> **Quoted passage**:
Mohammed Adams Sukparu (born 6 January 1985) is a Ghanaian politician who is a member of the National Democratic Congress. He is the member of Parliament for the Sissala West Constituency in the Upper West Region.

== Early life and education ==
Sukparu was born on 6 January 1985, he hails from Bouti in the Sissala West District in the Upper West Region of Ghana. He attended the University of Professional Studies Accra (UPSA). He was a student leader and served as the president of the Private Universities Students' Association of Ghana (PUSAG). During his time as PUSAG President, he brought a lot of vibrancy and advocacy into the student front. He also served as Ghana's representative to the All-Africa Students Union (ASSU).

== Personal life ==
Mohammed Adams Sukparu is a muslim.

== Politics ==

=== Member of parliament ===
Sukparu entered the race for the parliamentary candidate in the NDC primaries in the Sissala West Constituency ahead of the 2020 elections. Sukparu won the parliamentary bid to represent the National Democratic Congress for the Constituency ahead of the 2020 elections in August 2019 after securing 345 votes to beat his two other opponents Mumuni Hakeem Duwiejuah and Mary Hagbana Abu who had 235 votes and 35 votes respectively.

In December 2020, Sukparu won the seat for Sissala West Constituency in the parliamentary elections after polling 17,731 votes representing 52.54% against his closest opponent, Naliwie Baluwie Salifu of the New Patriotic Party, a former District Chief Executive for the Sissala West District, who had 13,994 votes representing 43.87%.

> **What you need to do**:
**1)** According to the Sukparu biography, how many votes did Sukparu poll when he won the Sissala West seat in December 2020?
**2)** Repeat the part of the Sukparu biography that runs from "Mohammed Adams Sukparu (born" to "Students Union (ASSU).".

> **Material shown**:
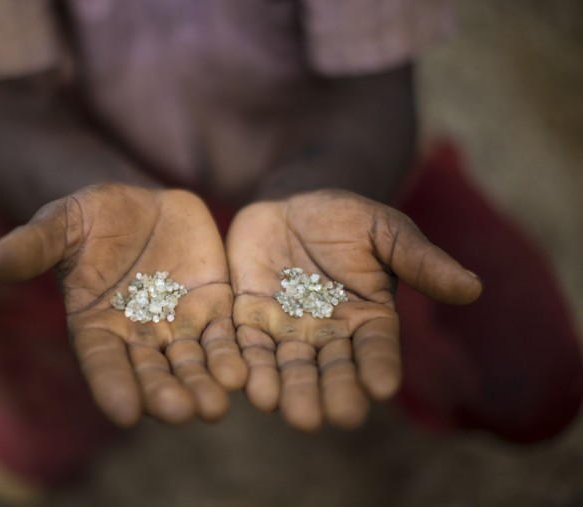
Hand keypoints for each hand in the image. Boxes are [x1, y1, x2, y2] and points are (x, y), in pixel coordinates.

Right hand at [0, 184, 246, 426]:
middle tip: (183, 414)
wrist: (138, 205)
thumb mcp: (60, 224)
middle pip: (152, 371)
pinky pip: (225, 334)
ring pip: (192, 361)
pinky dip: (233, 354)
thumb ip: (31, 246)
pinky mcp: (212, 306)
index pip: (102, 361)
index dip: (112, 385)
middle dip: (166, 393)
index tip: (125, 412)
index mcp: (96, 324)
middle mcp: (138, 335)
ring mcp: (177, 324)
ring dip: (204, 384)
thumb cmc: (89, 217)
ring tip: (217, 406)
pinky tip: (246, 374)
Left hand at [226, 190, 481, 431]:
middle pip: (329, 369)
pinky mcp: (248, 317)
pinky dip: (243, 362)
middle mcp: (328, 334)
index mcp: (368, 319)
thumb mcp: (386, 231)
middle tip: (325, 418)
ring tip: (280, 408)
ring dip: (282, 388)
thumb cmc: (348, 219)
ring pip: (286, 364)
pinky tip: (240, 382)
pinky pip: (245, 342)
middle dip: (326, 392)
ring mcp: (286, 329)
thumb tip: (473, 288)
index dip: (378, 366)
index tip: (381, 388)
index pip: (376, 348)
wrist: (293, 205)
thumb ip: (420, 260)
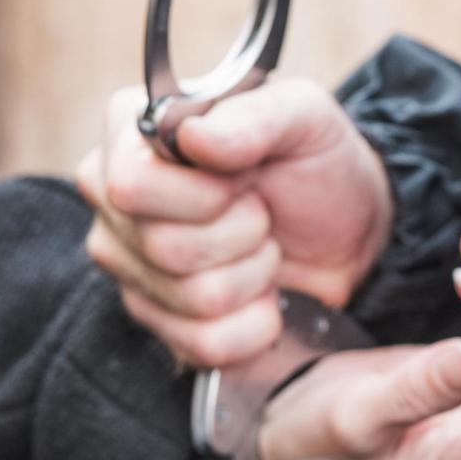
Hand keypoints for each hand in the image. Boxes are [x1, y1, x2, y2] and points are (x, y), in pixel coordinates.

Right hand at [76, 78, 393, 366]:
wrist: (347, 229)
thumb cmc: (315, 163)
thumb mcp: (305, 117)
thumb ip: (254, 115)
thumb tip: (193, 137)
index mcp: (132, 133)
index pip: (131, 186)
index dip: (205, 195)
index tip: (248, 179)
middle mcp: (112, 198)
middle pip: (161, 247)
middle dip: (242, 234)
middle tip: (263, 214)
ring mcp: (127, 265)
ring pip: (190, 298)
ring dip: (254, 276)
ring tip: (264, 247)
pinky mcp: (157, 320)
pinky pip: (203, 344)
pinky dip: (255, 324)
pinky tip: (263, 295)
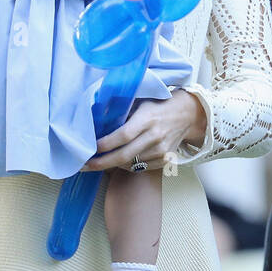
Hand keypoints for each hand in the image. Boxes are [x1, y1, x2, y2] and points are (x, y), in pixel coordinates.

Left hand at [84, 87, 206, 171]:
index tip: (88, 149)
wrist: (187, 115)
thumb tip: (95, 122)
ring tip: (97, 163)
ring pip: (130, 164)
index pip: (123, 135)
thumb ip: (121, 113)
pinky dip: (127, 166)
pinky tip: (118, 161)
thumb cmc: (158, 106)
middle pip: (124, 155)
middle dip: (101, 163)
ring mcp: (162, 149)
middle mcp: (156, 135)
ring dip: (111, 165)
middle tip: (84, 166)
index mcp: (148, 118)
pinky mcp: (165, 159)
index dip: (104, 144)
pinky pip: (140, 167)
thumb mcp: (141, 103)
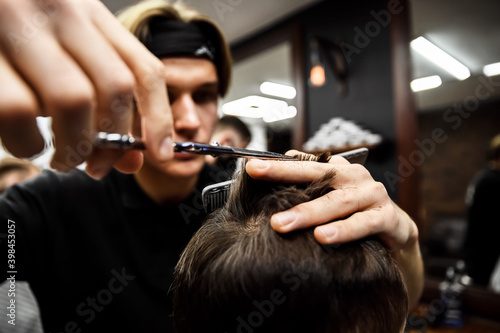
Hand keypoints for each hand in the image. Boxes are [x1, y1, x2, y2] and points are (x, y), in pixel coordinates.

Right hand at [0, 0, 172, 177]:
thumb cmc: (15, 40)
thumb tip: (131, 161)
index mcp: (88, 12)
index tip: (160, 154)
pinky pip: (19, 111)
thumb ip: (100, 102)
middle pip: (115, 87)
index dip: (159, 118)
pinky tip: (27, 145)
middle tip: (96, 166)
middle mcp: (61, 11)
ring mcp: (19, 24)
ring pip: (74, 100)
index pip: (143, 68)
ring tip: (62, 160)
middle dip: (112, 140)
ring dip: (74, 146)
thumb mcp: (65, 57)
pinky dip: (28, 143)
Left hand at [246, 150, 423, 305]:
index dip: (278, 164)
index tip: (251, 166)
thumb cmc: (355, 212)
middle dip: (285, 174)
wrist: (396, 232)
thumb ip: (309, 185)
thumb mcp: (331, 198)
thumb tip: (281, 160)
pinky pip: (363, 224)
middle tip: (257, 175)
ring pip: (336, 202)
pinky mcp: (388, 218)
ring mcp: (372, 196)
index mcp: (338, 170)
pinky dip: (342, 230)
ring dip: (308, 213)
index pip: (304, 163)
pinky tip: (322, 237)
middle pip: (317, 174)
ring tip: (281, 223)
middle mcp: (355, 178)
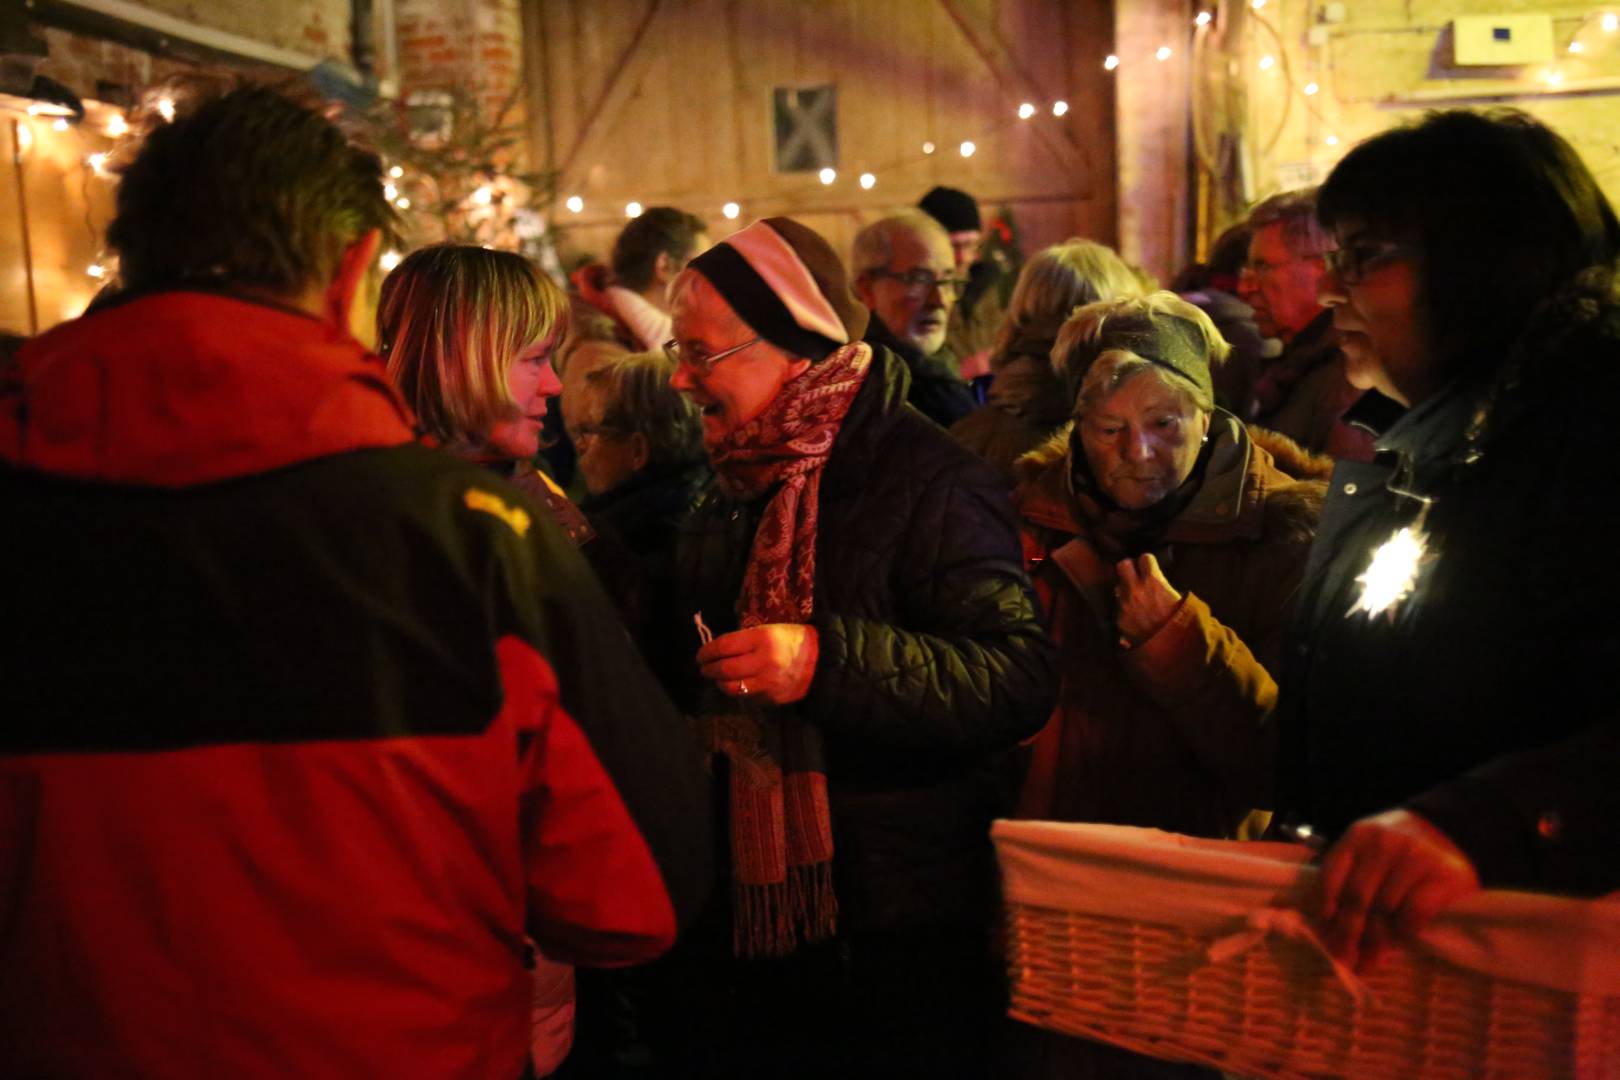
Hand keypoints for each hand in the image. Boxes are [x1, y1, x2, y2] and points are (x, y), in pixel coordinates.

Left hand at [697, 623, 818, 705]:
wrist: (821, 661)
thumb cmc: (791, 640)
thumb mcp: (767, 630)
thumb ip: (742, 640)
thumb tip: (715, 650)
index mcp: (762, 639)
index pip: (724, 647)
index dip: (707, 652)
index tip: (700, 655)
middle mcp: (764, 661)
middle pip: (725, 669)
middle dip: (709, 670)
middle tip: (704, 668)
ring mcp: (768, 682)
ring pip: (733, 688)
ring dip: (720, 684)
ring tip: (718, 679)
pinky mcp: (772, 698)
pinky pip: (747, 697)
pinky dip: (738, 692)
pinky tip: (737, 685)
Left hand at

> **Answers in order**:
**1)** 17,731 votes, representing 52.54%

**2)**
Mohammed Adams Sukparu (born 6 January 1985) is a Ghanaian politician who is a member of the National Democratic Congress. He is the member of Parliament for the Sissala West Constituency in the Upper West Region.

== Early life and education ==
Sukparu was born on 6 January 1985, he hails from Bouti in the Sissala West District in the Upper West Region of Ghana. He attended the University of Professional Studies Accra (UPSA). He was a student leader and served as the president of the Private Universities Students' Association of Ghana (PUSAG). During his time as PUSAG President, he brought a lot of vibrancy and advocacy into the student front. He also served as Ghana's representative to the All-Africa Students Union (ASSU).